Recommended benchmark structure Define targets for each phase, by severity:
- Acknowledge (alert is seen and accepted)
- Triage (initial severity, scope hypothesis, and assignment)
- Contain/Control (stop spread, stabilize operations, ensure safety)
- Recover (restore essential service to agreed level)
- Post-incident review (lessons learned and remediation plan)
Example (use your own values)
- Severity 1 (service disruption or imminent safety impact):
- Acknowledge: minutes
- Triage: within an hour
- Contain: same shift
- Restore essential service: within defined recovery objectives
- Severity 2 (degradation, localized outage):
- Acknowledge and triage: same business day or faster depending on exposure
- Severity 3 (no service impact, low risk):
- Managed via standard change/problem workflows
Evidence to prepare
- SLA/OLA documents (including 24/7 on-call arrangements)
- Runbooks with decision trees and escalation paths
- After-action reports showing actual times vs targets
- Proof of training and role readiness (on-call rosters, handover logs)
Step 7: Documentation formats accepted for compliance audits
Auditors rarely require a specific template, but they do require clarity, version control, traceability, and approvals. Aim for consistent, reviewable documentation that can be exported.
Accepted formats (practical guidance)
- Policies and standards: PDF or controlled documents with version, owner, approval date.
- Procedures and runbooks: Document format or wiki with change history and access control; exportable to PDF for audits.
- Plans (BCP/IRP/crisis comms): Controlled documents plus exercise records.
- Registers (risk, assets, incidents, third parties): Spreadsheet or GRC tool export with immutable timestamps or audit logs.
- Diagrams: Architecture and dependency maps with date and owner.
- Evidence packs: Bundled exports (tickets, logs, screenshots) with an index.
Documentation hygiene checklist
- One master index of resilience documents with owners and review cycles
- Review cadence (at least annually, and after major changes/incidents)
- Change control records for critical procedures
- Clear linkage: risks → controls → tests/exercises → improvements
Step 8: Test, exercise, and continuously improve (the make-or-break audit area)
Capabilities must be proven. Tabletop exercises alone are usually insufficient for critical services.
Checklist
- Annual exercise plan covering a mix of scenarios (cyber/physical/operational/supply chain).

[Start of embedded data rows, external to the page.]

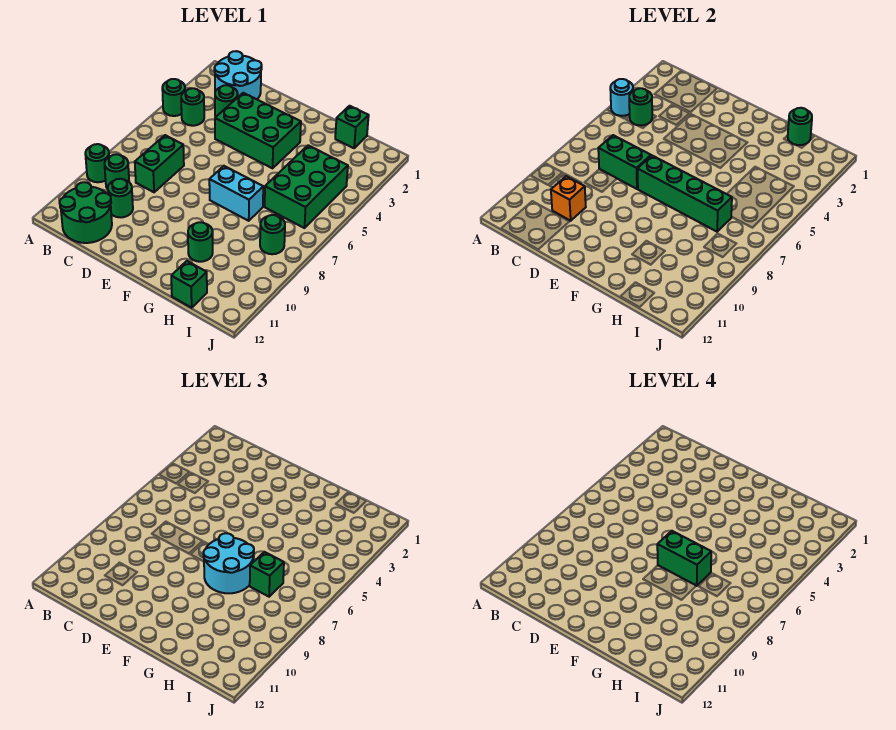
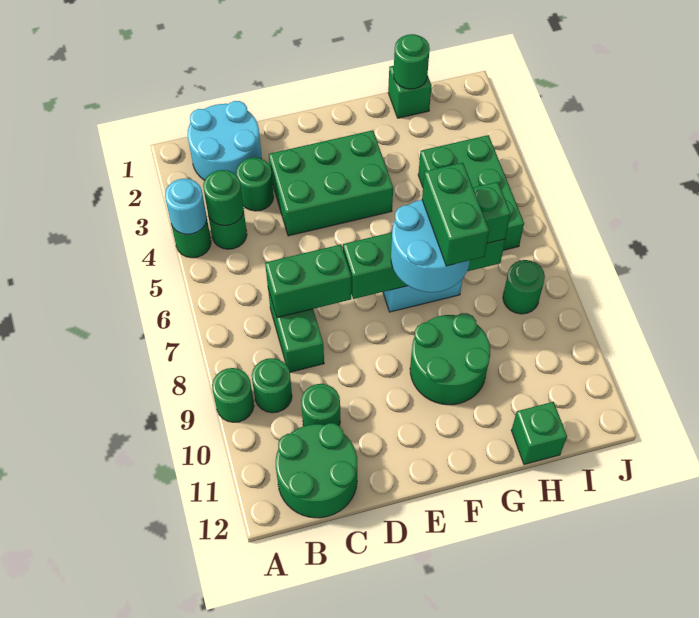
orange brick C10 level 2 -> none
green brick F7:G7 level 4 -> green brick G7:G8 level 4
green round brick G10 level 1 -> green round brick F9:G10 level 1

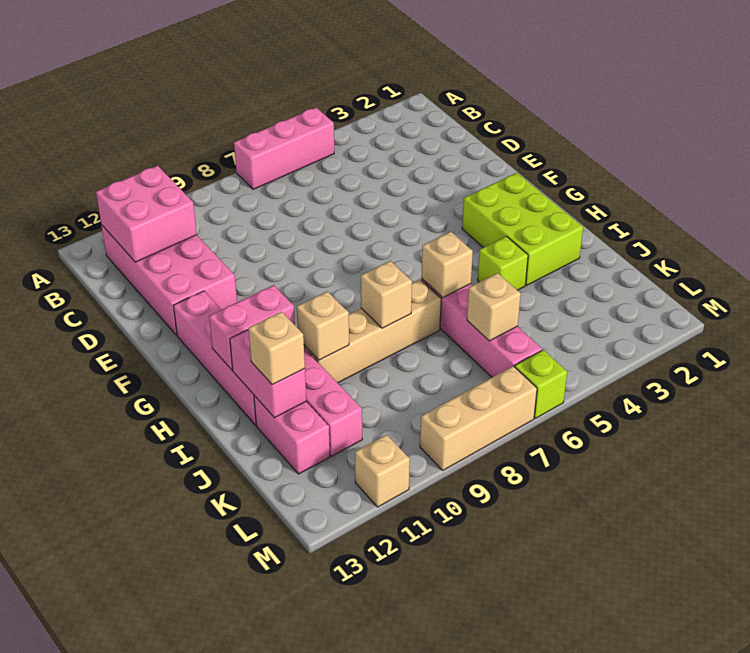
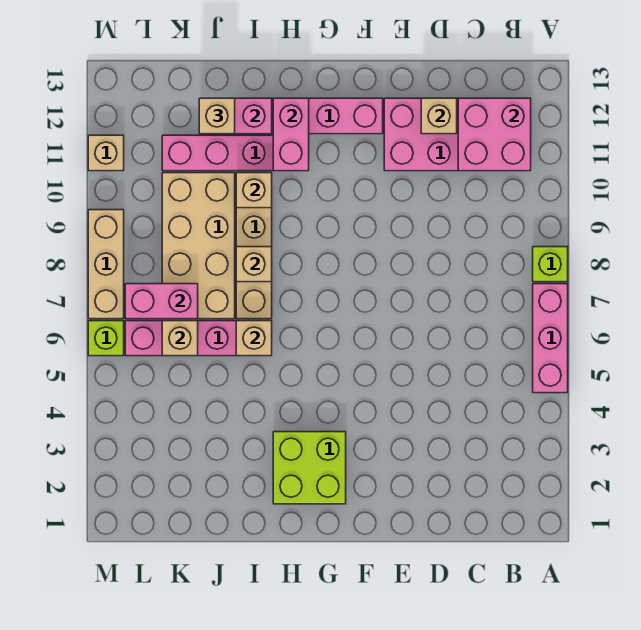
none -> tan brick D12 level 2
lime brick G2:I3 level 1 -> lime brick G2:H3 level 1
lime brick I4 level 1 -> lime brick A8 level 1
none -> tan brick J7:K10 level 1
pink brick J12:K12 level 1 -> pink brick K7:L7 level 2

- Operational tests where safe and feasible (failover tests, backup restoration tests, access control drills).
- Lessons learned program that generates tracked corrective actions with deadlines.

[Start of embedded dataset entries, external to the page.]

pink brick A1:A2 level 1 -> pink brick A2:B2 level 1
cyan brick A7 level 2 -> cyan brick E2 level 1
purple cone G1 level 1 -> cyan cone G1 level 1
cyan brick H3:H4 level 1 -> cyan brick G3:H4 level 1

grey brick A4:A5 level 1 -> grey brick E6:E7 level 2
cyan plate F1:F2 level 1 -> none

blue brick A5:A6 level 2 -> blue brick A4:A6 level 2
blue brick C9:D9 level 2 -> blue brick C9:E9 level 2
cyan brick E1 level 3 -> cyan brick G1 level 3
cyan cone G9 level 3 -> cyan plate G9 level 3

- Management review: leadership reviews results, approves improvements, and allocates budget.
Audit-ready artifacts
- Exercise schedule, scripts, participant lists, and results
- Corrective action tracker (status, owner, due date, evidence of closure)
- Metrics dashboard (detection performance, response times, recurring issues)
Final audit-prep: Build a “CER compliance evidence pack”
Create a single package you can hand to an auditor within days, not weeks.
Minimum contents
- Scope statement and critical service list
- Risk assessment and treatment plan
- Detection coverage summary and monitoring process
- Incident management process + sample incident records (anonymized if needed)
- Response benchmarks (SLAs/OLAs) and proof of performance
- Exercise reports and corrective action closure evidence
- Document index with version control and approvals
If you can show that your controls are implemented, monitored, tested, and improved, you’ll meet the practical expectations of CER-aligned audits by 2027—and you’ll be measurably more resilient in real disruptions.